The Cost of One Man’s Vanity
This isn’t about India anymore. It’s about one man’s obsessive global PR machine. His travels, his choreographed meetings, his over-the-top reception events , all designed to project himself as a global leader. But when the mirror cracks , with terrorism, diplomatic isolation, and strategic failure staring back the façade collapses.
Modi’s Global Jamboree has become a global joke and sadly, the punchline is India’s credibility.
Directionless Delegation or Distraction? Diplomacy or Damage Control?
What will this delegation do? Is it a good sign, or another eyewash? No vision paper, no strategic white paper, no quantifiable objectives only plane fare and press meets.

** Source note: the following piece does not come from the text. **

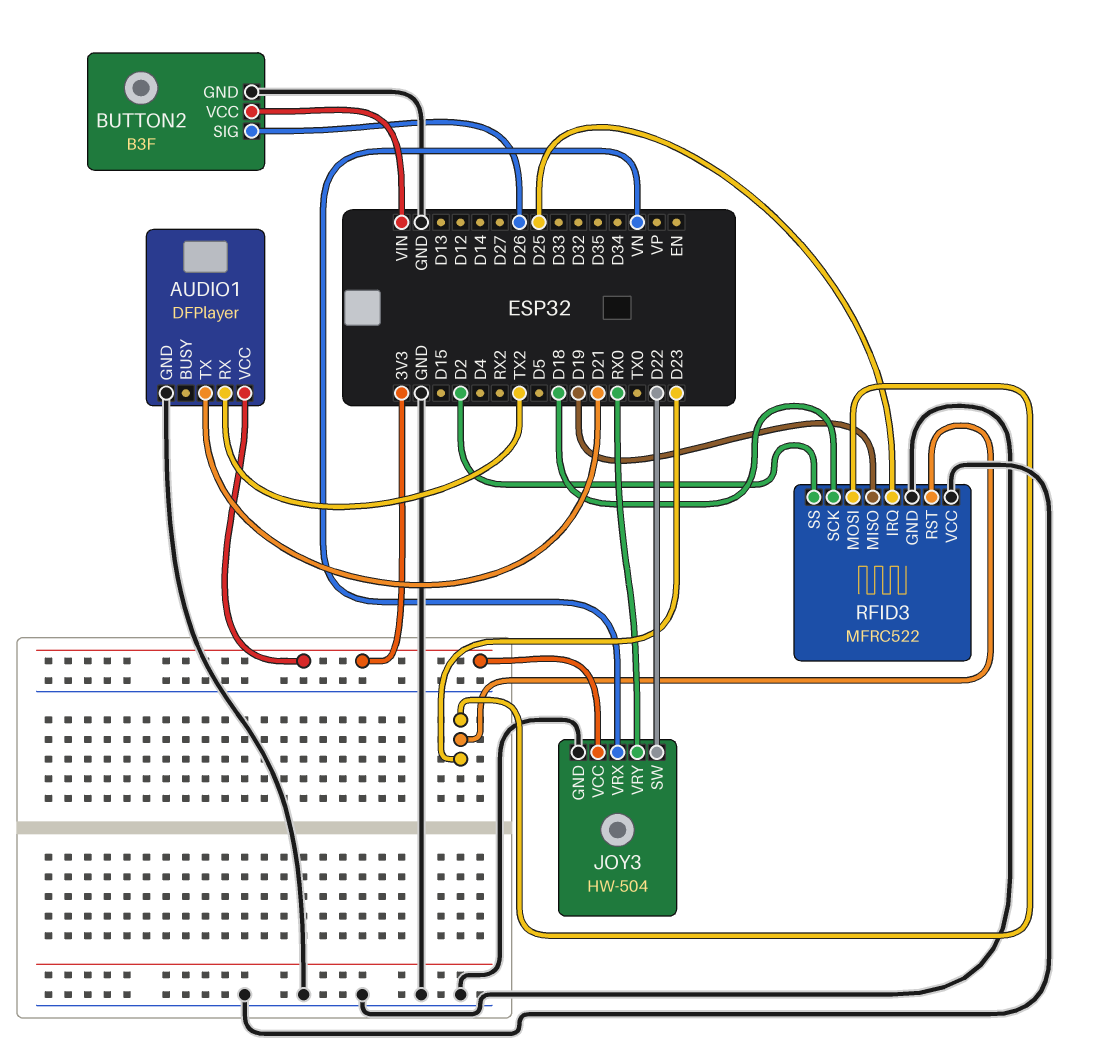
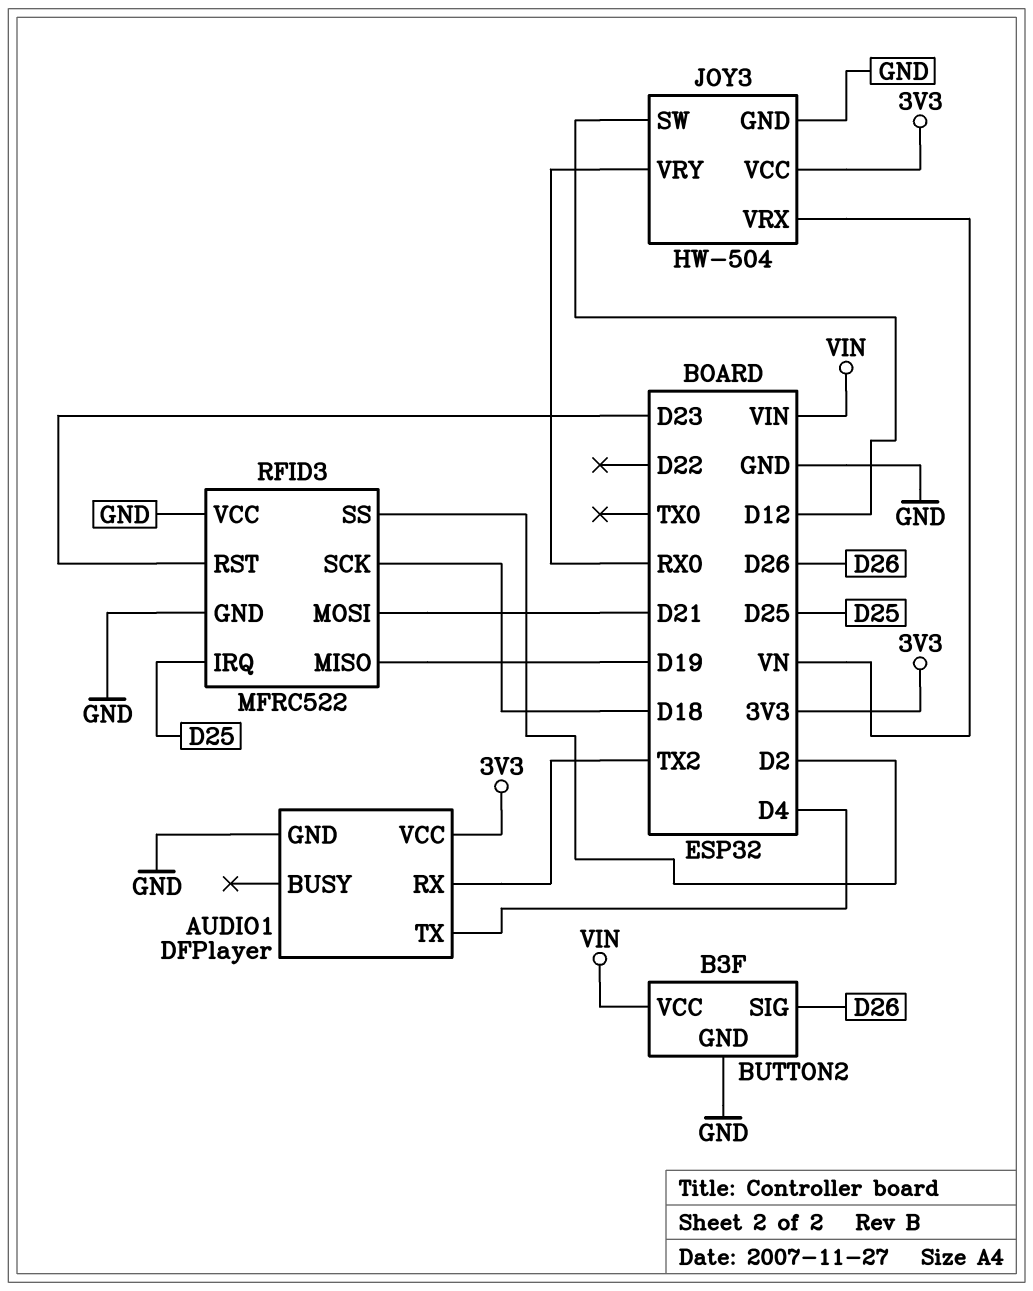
AUDIO1 pin TX: D21 -> D4
JOY3 pin SW: D22 -> D12
RFID3 pin MOSI: D23 -> D21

It's a sign not of power, but of confusion and desperation. A government that has no idea how to react to terror beyond hashtags, photo-opportunities, and tokenism.
The mirror has been held up. The nation sees the reflection. The question is will the Prime Minister ever summon the courage to look and answer straight questions ?
As Indians finally voice out louder on social media, maybe it's time our foreign policy ceased to be PR activities, hashtag-driven and was instead grounded in humility, realism, and hard decisions. As Modi gets ready for another election rally or world tour, India must ask:
Do we desire a Prime Minister who commands from the front or one who acts from the front row ?
“Foreign policy and diplomacy are not just tools of the present , they shape a nation’s destiny for generations. What’s needed is a visionary, future-facing approach, not viral stunts and short-term optics.”